The Eastern Regional 250SX series was just as wild. Early title favorite Dean Wilson won the opener but couldn’t repeat the feat; he crashed in his heat in Indy and sustained broken ribs and a collapsed lung, knocking him out for the rest of the season. GEICO Honda’s Wil Hahn had won a pair of races, but Marvin Musquin was gaining serious momentum and held four wins coming into Vegas. Just like in the West, Musquin needed to win and have Hahn finish third or worse.
Disaster struck when Hahn broke his hand in practice, but he suited up for the night show anyway. Adding to the chaos was the presence of Arenacross champ Tyler Bowers, filling in at the injury-riddled Monster Energy/Pro Circuit Kawasaki team. Depending on how the cards fell, Bowers was one of the few riders who had real potential to finish between Musquin and Hahn. Fortunately for Hahn, Bowers ended up winning that night, although it was close. Musquin was closing fast at the end and nearly caught Bowers in the final turn in a thrilling end to a fantastic season. Afterward, an ecstatic Hahn gave Bowers a hug in the middle of the track when he realized Tyler had held off Musquin to preserve Hahn’s championship.

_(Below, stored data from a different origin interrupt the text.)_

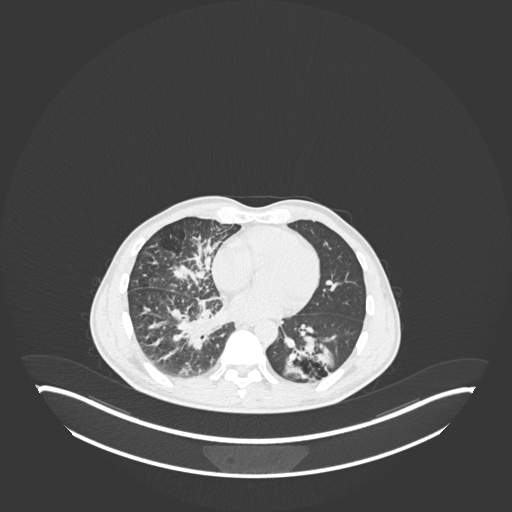
Chest CT, one axial slice. Slice 95 of 237 in the series (ordered by position). Lung window (W 1500 / L -600 HU). 512 × 512 image matrix, field of view 500 × 500 mm. Patient: male, 49 years. From the clinical record (not read from this slice): clinical TNM (as recorded): T2b N1 M0.
Annotated regions visible in this slice (bounding box drawn by a radiologist):
- lung tumour (recorded histology: adenocarcinoma): bounding box (x1, y1, x2, y2) in pixels: (281, 326, 339, 382)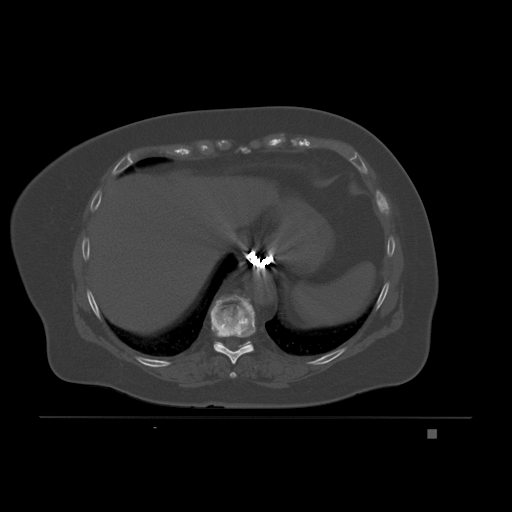
CT including the spine, one axial slice. Position 107 of 221 along the scan axis. Bone window (W 1800 / L 400 HU). 3 mm slice thickness. 512 × 512 image matrix, field of view 474 × 474 mm. Female patient, age 63 years. From the clinical record (not read from this slice): primary cancer: breast.
Outlined on this slice (semi-automatically segmented with operator editing):
- T10 vertebra: bounding box [x1, y1, x2, y2] px = [214, 341, 251, 348]
- T8 vertebra: [229, 372, 237, 378]
- T9 vertebra: [210, 301, 255, 364]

With supercross in the books, it was time to move the party outdoors—the premier division wasn’t much of a party for anyone not named Villopoto. Despite honest challenges from Dungey, Barcia, Canard, and James Stewart, Villopoto absolutely romped to his second 450 National Championship. When the season ended, he’d won an impressive eighteen of twenty-four motos against the best riders in the sport.
In the 250 Class, the SX war that raged between Tomac and Roczen stayed hot for the summer. Roczen kicked things off with a double-moto sweep at Hangtown, but Tomac retaliated by winning the overall at round two. The duo would go back and forth until the halfway point of the season, when Tomac really started hammering down and distancing himself from Roczen, both on the track and in the points. At season’s end he’d won ten of the second half’s twelve motos and was the AMA’s newest 250 National Champion.
If you’re wondering what happened to the hard-charging efforts of Blake Baggett that earned him the 250 National Championship in 2012, you’d have to look all the way back to the supercross season opener, where Baggett broke his hand and wrist in a first-turn pileup. It healed enough for him to race the nationals, but he never really found the form that propelled him to that championship.
Villopoto and Tomac dominated the season with hard work and preparation. And with the departure of Tomac and Roczen to the 450 ranks, the 250 Class seemed wide open for 2014—although the next generation was beginning to take shape with standout rides from racers like Jeremy Martin, Cooper Webb, and Adam Cianciarulo. When the gate dropped in 2014, each of these riders would make waves, both in indoors and out.